** RECORDS FOR THIS EXERCISE follows **
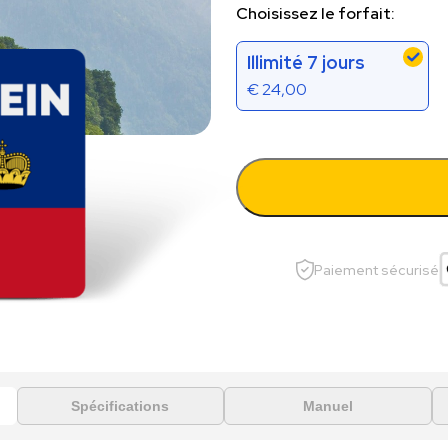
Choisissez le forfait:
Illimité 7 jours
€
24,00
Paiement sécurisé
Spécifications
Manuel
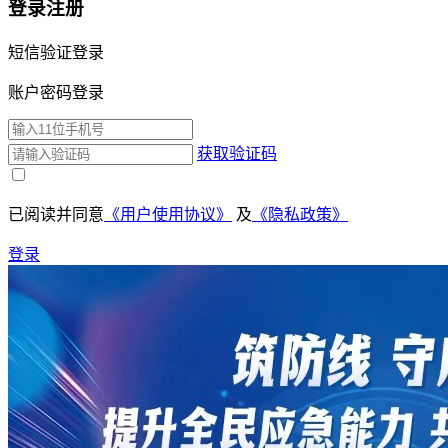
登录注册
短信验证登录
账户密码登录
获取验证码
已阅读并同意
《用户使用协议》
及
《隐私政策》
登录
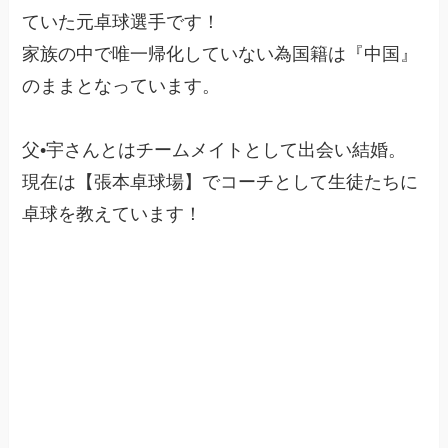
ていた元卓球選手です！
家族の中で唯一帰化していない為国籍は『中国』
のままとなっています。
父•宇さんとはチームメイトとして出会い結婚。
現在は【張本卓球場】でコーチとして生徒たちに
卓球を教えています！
** End of RECORDS FOR THIS EXERCISE **
** RECORDS FOR THIS EXERCISE follows **
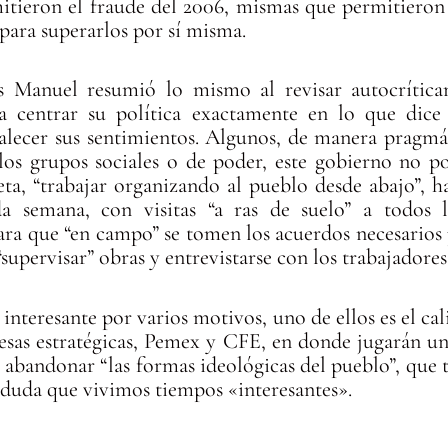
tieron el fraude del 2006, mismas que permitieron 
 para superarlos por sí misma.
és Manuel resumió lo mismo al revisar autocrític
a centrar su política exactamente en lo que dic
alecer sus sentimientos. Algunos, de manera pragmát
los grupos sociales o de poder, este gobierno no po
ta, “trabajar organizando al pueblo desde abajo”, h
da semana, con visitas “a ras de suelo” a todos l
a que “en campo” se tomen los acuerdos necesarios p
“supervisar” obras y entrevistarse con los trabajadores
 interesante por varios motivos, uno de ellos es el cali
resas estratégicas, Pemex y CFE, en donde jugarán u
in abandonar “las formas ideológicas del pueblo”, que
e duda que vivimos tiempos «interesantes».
** End of RECORDS FOR THIS EXERCISE **
** RECORDS FOR THIS EXERCISE follows **
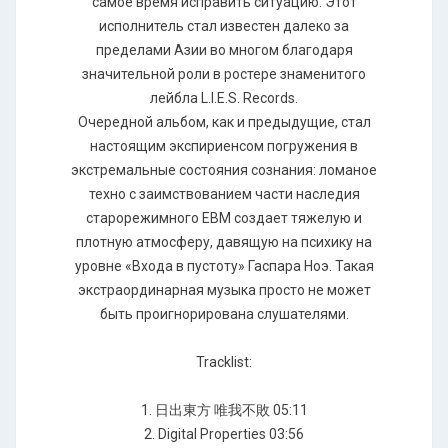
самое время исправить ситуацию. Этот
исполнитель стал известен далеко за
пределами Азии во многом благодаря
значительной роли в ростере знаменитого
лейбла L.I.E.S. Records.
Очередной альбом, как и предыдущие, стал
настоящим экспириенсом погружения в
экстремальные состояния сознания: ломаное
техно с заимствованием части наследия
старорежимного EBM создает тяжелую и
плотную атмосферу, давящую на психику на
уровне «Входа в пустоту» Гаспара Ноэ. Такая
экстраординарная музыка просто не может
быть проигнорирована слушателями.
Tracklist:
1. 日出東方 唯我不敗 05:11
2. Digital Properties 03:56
** End of RECORDS FOR THIS EXERCISE **
Search the preceding listing for "pueblo", then copy every line that holds it.

→ **FINISHED TASK**
ta, “trabajar organizando al pueblo desde abajo”, h
in abandonar “las formas ideológicas del pueblo”, que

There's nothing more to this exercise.